In the above embodiment, the speed increasing mechanism 30 is
This arrangement allows the speed increasing mechanism 30 to be placed in a small space and is effective in not causing rotational imbalance. The present invention is not limited to this, and various arrangements and configurations may be adopted.

<Effects of the Invention> As described above, the present invention connects the housing that houses the piston to one of the two shafts, connects the rotating shaft rotatably supported by the housing to the other, and has a high-height shaft in the housing. A space filled with viscous fluid is provided on the side of the piston, and the high viscosity fluid is moved into this space by the differential rotation of the two axes, and the viscous friction generates pressure according to the differential rotation of the two axes. This structure houses a blade that rotates and is equipped with a speed-up mechanism that speeds up the rotation of this blade, so it is possible to increase the thrust that acts on the piston with respect to the relative rotation between the housing and the rotating shaft, thereby increasing the torque. This has the effect of increasing the transmission capacity without increasing the size of the device.

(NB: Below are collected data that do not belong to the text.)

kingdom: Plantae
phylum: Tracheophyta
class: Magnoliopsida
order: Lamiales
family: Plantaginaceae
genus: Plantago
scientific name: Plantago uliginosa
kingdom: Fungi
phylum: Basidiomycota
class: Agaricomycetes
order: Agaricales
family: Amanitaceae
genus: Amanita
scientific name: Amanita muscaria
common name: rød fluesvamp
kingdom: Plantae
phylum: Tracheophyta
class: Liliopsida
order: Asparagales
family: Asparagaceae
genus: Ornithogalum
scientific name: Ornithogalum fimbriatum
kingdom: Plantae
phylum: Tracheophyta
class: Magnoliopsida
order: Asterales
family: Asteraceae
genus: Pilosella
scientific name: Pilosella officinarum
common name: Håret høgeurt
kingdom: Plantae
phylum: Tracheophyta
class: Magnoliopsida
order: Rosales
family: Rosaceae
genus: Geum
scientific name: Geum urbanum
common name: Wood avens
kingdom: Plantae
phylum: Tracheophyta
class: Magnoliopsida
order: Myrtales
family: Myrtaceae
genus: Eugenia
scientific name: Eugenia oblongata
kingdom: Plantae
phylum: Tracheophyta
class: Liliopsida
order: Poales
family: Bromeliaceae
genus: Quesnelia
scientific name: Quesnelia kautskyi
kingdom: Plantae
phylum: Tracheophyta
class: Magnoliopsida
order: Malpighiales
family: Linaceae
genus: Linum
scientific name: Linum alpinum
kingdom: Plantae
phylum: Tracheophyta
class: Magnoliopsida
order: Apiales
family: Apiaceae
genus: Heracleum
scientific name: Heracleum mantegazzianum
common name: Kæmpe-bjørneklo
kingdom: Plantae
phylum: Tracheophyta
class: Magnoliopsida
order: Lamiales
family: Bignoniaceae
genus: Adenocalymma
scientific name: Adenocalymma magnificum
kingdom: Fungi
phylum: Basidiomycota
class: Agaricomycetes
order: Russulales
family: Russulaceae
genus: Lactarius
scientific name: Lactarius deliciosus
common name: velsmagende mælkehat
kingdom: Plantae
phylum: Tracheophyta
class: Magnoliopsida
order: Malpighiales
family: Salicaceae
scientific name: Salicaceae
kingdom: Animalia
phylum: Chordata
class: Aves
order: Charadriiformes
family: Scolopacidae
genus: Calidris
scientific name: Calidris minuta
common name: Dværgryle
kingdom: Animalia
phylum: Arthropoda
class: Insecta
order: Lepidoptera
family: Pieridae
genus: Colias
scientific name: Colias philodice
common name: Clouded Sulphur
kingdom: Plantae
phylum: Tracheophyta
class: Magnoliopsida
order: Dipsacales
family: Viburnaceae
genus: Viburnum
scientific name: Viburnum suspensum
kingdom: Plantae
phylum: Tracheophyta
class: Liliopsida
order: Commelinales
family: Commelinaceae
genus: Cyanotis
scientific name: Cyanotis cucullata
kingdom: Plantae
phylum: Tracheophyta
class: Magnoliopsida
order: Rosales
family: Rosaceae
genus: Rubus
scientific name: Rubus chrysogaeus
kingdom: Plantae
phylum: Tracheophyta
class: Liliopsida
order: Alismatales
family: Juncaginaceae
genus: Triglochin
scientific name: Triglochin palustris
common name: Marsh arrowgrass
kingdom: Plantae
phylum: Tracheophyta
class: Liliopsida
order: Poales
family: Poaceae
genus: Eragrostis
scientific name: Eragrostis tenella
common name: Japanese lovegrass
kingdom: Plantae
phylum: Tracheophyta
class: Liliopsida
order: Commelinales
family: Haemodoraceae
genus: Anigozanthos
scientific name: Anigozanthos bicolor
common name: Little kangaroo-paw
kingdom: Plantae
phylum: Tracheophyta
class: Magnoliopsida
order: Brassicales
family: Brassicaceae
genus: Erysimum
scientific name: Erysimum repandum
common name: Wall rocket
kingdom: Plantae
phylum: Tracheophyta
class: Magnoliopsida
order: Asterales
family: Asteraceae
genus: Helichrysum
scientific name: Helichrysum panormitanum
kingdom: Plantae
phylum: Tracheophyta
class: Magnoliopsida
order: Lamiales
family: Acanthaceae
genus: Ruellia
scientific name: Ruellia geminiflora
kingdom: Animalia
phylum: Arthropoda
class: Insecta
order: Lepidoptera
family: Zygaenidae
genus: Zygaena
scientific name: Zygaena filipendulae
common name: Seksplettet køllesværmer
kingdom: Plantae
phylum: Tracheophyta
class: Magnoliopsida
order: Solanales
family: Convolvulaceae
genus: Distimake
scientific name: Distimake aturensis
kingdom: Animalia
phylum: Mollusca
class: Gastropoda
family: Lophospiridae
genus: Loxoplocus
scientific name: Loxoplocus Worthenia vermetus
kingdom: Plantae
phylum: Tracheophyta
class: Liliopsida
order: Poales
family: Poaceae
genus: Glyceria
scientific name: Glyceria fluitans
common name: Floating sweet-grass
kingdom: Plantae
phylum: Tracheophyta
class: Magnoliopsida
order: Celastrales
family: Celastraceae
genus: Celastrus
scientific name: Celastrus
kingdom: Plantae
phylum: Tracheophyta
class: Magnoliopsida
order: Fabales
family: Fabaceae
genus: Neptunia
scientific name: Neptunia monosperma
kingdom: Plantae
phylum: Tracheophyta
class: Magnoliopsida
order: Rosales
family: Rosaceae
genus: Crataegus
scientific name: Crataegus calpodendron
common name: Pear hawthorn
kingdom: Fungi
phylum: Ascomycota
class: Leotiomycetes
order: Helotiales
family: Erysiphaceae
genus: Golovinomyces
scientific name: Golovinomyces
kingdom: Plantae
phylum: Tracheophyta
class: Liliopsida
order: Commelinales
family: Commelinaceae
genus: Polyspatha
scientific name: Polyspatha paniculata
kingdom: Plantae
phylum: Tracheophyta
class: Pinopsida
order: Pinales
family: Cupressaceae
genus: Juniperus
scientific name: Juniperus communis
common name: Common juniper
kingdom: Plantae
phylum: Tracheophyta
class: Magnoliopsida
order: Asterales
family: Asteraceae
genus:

[Brief explanation of the drawing]

The drawings show an embodiment of the present invention, and FIG. 1 is a cross-sectional view of the driving force transmission device, and FIGS. 2 and 3 are sections from ■ to ■ in FIG.
They are sectional views taken along lines and ■-■. 13... Housing, 14... Rotating shaft, 15...
Pressure generating part, 16... Piston, 17... Clutch means, 20... Space part, 27... Blade, 30...
・Speed-up mechanism.

Claims (1)

[Claims] (1) In a driving force transmission device comprising a clutch means disposed between two differentially rotatable shafts and transmitting torque between the two shafts, and a piston controlling the transmission torque of the clutch means, the two shafts A housing for accommodating the piston is connected to one side of the housing, a rotating shaft rotatably supported by the housing is connected to the other side, and a space in which a highly viscous fluid is sealed is provided in the housing on the side of the piston. A blade that moves a high viscosity fluid by relative rotation with the housing and generates pressure according to the relative rotation by the viscous friction is housed in this space, and the two shafts are connected between the blade and the rotating shaft. A driving force transmission device comprising a speed increasing mechanism for increasing the speed of the differential rotation during the differential rotation of the blade and transmitting the same to the blade.